List of Test Pits


  • LA 19 is in a small garden behind a modern house. The western boundary of the row of houses on the west side of The Paddock dates from at least 1586. Until this modern development this area had been agricultural, probably pasture in recent centuries, but it may have been arable earlier. The site of the pit is mid way between The Banks and Long Acre and was always well away from the farmhouse situated on Long Acre (or Husband Street, as it was previously called).
  • There is a single soil context above the natural deposit of sand and clay at the base. However, the basal deposits are complex. There appears to be shallow trench cut into them with a sherd of cane-coloured ware in the channel fill. This seems to indicate the trench was man-made in the 19th C and that the soil above it is re-deposited. It cannot be ruled out that the channel and some adjacent stones signify the presence of a tree nearby, which has caused the soil disturbance.
  • The oldest archaeological find from this pit is a sherd of early/middle Anglo-Saxon period (450-850). This and several medieval sherds were found in the lowest part of the pit. Among the medieval finds are several pieces of shelly ware that could not be dated. With them there was Nottingham Splashed Ware from late 12th to mid 13th C. All the others were from before the mid 14th C; i.e. they seem all to pre-date the Black Death (1348-49), but coincide with the period during which Bingham parish was most highly cultivated. There were no finds from the period 850 to c1150.
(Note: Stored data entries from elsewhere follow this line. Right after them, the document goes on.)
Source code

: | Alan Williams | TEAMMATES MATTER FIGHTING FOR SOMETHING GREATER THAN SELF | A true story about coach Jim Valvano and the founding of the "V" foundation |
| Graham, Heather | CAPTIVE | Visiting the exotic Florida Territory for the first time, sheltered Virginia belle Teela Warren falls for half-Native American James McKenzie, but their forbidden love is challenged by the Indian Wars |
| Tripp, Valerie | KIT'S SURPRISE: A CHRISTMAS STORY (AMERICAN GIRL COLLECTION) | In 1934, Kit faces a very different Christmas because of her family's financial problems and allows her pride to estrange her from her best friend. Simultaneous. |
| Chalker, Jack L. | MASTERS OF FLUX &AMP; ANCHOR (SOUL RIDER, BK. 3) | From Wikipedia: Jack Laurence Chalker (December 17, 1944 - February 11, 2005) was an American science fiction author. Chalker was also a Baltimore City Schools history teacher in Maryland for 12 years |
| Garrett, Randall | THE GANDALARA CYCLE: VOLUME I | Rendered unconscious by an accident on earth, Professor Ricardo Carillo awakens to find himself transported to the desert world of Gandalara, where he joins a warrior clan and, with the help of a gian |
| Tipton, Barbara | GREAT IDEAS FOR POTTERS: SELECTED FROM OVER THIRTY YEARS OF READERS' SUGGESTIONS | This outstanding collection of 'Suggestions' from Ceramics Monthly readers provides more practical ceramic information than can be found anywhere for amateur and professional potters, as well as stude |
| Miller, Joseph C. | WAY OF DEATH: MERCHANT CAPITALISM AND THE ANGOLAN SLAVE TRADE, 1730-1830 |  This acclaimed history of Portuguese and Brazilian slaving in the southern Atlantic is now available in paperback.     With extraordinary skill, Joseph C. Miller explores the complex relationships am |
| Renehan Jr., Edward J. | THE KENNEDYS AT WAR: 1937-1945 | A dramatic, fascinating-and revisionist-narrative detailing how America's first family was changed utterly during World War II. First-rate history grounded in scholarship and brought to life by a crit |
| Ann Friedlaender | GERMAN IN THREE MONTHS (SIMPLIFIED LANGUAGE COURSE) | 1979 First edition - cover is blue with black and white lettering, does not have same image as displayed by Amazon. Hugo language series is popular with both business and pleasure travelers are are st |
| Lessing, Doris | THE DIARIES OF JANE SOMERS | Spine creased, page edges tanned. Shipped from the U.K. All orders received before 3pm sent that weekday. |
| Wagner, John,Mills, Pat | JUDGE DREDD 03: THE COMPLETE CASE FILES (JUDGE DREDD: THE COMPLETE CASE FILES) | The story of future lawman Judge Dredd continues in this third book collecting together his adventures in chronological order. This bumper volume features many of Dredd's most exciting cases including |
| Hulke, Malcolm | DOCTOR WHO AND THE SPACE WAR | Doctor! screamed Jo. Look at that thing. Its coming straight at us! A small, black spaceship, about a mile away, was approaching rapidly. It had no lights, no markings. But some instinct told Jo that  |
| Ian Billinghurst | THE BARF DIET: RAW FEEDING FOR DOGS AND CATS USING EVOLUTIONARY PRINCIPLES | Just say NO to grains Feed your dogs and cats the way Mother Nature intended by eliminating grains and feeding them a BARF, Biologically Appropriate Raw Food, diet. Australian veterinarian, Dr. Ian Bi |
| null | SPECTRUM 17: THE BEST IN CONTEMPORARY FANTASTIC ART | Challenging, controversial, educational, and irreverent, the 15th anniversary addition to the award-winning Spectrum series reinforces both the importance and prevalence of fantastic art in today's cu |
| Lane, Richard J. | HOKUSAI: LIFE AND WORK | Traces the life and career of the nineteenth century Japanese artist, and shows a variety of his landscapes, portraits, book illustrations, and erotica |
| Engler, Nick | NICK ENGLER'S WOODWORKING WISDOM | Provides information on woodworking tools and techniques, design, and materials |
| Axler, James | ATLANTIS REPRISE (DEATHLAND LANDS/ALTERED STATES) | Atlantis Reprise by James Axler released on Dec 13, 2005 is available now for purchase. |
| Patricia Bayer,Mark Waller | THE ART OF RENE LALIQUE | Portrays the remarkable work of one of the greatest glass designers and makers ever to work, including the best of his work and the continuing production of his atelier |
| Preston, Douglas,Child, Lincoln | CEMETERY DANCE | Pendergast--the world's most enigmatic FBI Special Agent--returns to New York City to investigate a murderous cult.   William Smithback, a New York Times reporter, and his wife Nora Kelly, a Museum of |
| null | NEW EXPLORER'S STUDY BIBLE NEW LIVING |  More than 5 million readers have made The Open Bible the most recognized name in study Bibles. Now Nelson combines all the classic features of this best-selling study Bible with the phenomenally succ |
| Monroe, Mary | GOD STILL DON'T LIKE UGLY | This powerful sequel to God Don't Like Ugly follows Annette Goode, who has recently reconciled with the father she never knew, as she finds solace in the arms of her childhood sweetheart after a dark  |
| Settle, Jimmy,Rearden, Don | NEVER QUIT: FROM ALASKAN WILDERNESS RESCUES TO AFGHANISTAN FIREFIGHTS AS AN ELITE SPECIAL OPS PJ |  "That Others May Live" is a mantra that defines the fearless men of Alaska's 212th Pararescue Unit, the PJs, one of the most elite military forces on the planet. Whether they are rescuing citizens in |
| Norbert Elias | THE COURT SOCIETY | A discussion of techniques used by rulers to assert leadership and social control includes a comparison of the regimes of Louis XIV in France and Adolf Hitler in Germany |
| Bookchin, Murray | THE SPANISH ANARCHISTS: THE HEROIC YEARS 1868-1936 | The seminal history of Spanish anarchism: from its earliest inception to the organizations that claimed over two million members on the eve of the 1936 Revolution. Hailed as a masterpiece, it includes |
  • Later pottery finds and clay pipes span the period late 17th to 19th C, mainly. The Midland Black Ware could be earlier. Most of the sherds were eroded and they were not abundant. Several pieces of Mocha Ware were found. This is a utilitarian ware from the 19th C. It is possible that the 19th C sherds could have been deposited with night soil, which was dumped into pits, generally on a weekly basis during much of the later 19th
  • Among the miscellaneous finds from the upper parts of the pit are two threepenny bits dated 1941 and 1942.